Steve Khan, The Green Field
Khan is joined by drummer Jack DeJohnette and bassist John Pattitucci. Percussionists such as Manolo Badrena lend global touches to music that is contemporary sounding, yet firmly rooted in the jazz tradition.
Jing Chi, 3D
Robben Ford augments his blues bag with extensive jazz and atmospheric elements, while blending brilliantly with bassist Jimmy Haslip and drummer Vinnie Coliauta.
Michael Landau Group, Live
This double live album captures the ubiquitous session and sideman center stage with a stellar band, performing a blues/rock/fusion amalgam that emphasizes clever songwriting and superb guitar craftsmanship.

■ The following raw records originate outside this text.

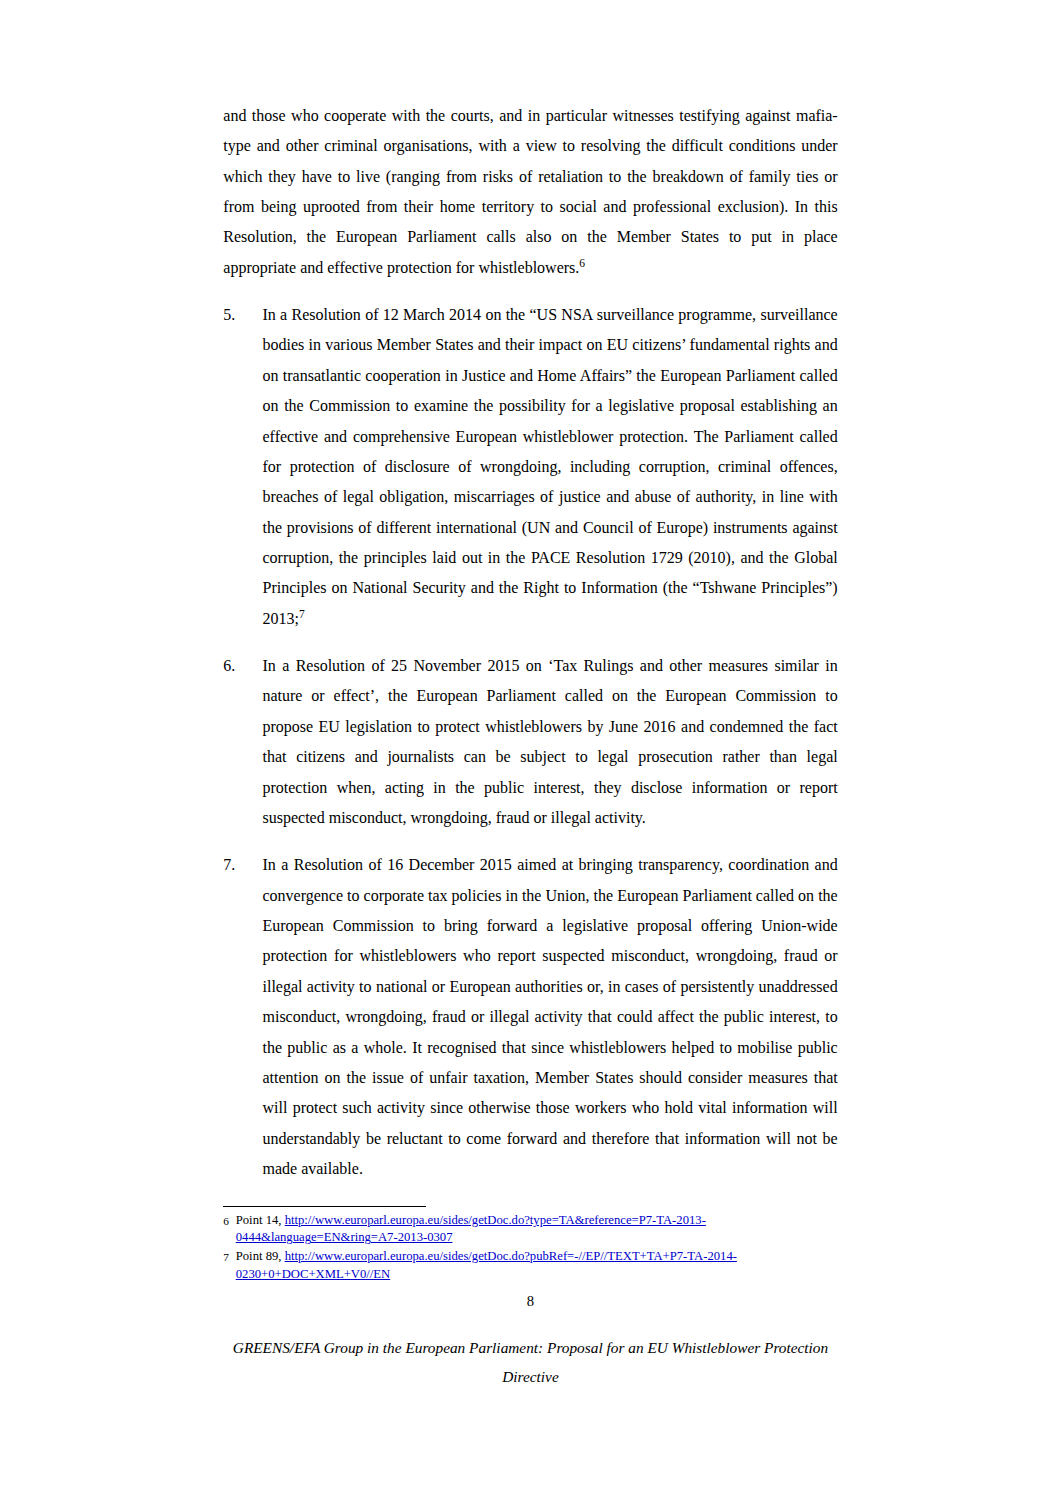and those who cooperate with the courts, and in particular witnesses testifying against mafia-type and other criminal organisations, with a view to resolving the difficult conditions under which they have to live (ranging from risks of retaliation to the breakdown of family ties or from being uprooted from their home territory to social and professional exclusion). In this Resolution, the European Parliament calls also on the Member States to put in place appropriate and effective protection for whistleblowers.6
5. In a Resolution of 12 March 2014 on the “US NSA surveillance programme, surveillance bodies in various Member States and their impact on EU citizens’ fundamental rights and on transatlantic cooperation in Justice and Home Affairs” the European Parliament called on the Commission to examine the possibility for a legislative proposal establishing an effective and comprehensive European whistleblower protection. The Parliament called for protection of disclosure of wrongdoing, including corruption, criminal offences, breaches of legal obligation, miscarriages of justice and abuse of authority, in line with the provisions of different international (UN and Council of Europe) instruments against corruption, the principles laid out in the PACE Resolution 1729 (2010), and the Global Principles on National Security and the Right to Information (the “Tshwane Principles”) 2013;7
6. In a Resolution of 25 November 2015 on ‘Tax Rulings and other measures similar in nature or effect’, the European Parliament called on the European Commission to propose EU legislation to protect whistleblowers by June 2016 and condemned the fact that citizens and journalists can be subject to legal prosecution rather than legal protection when, acting in the public interest, they disclose information or report suspected misconduct, wrongdoing, fraud or illegal activity.
7. In a Resolution of 16 December 2015 aimed at bringing transparency, coordination and convergence to corporate tax policies in the Union, the European Parliament called on the European Commission to bring forward a legislative proposal offering Union-wide protection for whistleblowers who report suspected misconduct, wrongdoing, fraud or illegal activity to national or European authorities or, in cases of persistently unaddressed misconduct, wrongdoing, fraud or illegal activity that could affect the public interest, to the public as a whole. It recognised that since whistleblowers helped to mobilise public attention on the issue of unfair taxation, Member States should consider measures that will protect such activity since otherwise those workers who hold vital information will understandably be reluctant to come forward and therefore that information will not be made available.
6
Point 14, http://www.europarl.europa.eu/sides/getDoc.do?type=TA&reference=P7-TA-2013-0444&language=EN&ring=A7-2013-0307
7
Point 89, http://www.europarl.europa.eu/sides/getDoc.do?pubRef=-//EP//TEXT+TA+P7-TA-2014-0230+0+DOC+XML+V0//EN
8
GREENS/EFA Group in the European Parliament: Proposal for an EU Whistleblower Protection Directive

Chambers, Berlin, Fiuczynski, Lavitz, Boston T Party
This improvisational tour de force is centered around the unorthodox, trailblazing style of Dave Fiuczynski on fretted and fretless guitars. Fiuczynski is joined by T Lavitz on keys, Jeff Berlin on bass, and Dennis Chambers on drums.
The Royal Dan
A Steely Dan homage with guests such as Steve Lukather, Steve Morse, Frank Gambale, Al Di Meola, and Elliot Randall having a ball with the progressive pop group’s songbook.
A Guitar Supreme
Eric Johnson, Mike Stern, Greg Howe, and Larry Coryell are among the luminaries who pay respect by putting their signature spins on Coltrane’s classics.
Visions of an Inner Mounting Apocalypse
A Mahavishnu Orchestra/John McLaughlin tribute featuring jam-band monsters Jimmy Herring and Warren Haynes, along with Mike Stern, John Abercrombie, Greg Howe, and others.
Eric Gales, Coco Montoya, and a host of others contribute to this nod to Carlos Santana. Mike Stern deftly navigating odd metric and key modulations on “Oye Como Va” is a highlight.
Fusion For Miles
This disc is subtitled “A Bitchin’ Brew,” and with players such as Bill Frisell, Bill Connors, Steve Kimock, and Pat Martino among the soloists, it’s easy to see why. Every track is great, but Frisell’s reworking of “Nefertiti,” and Connors’ spatial take on “Eighty One,” are exceptional.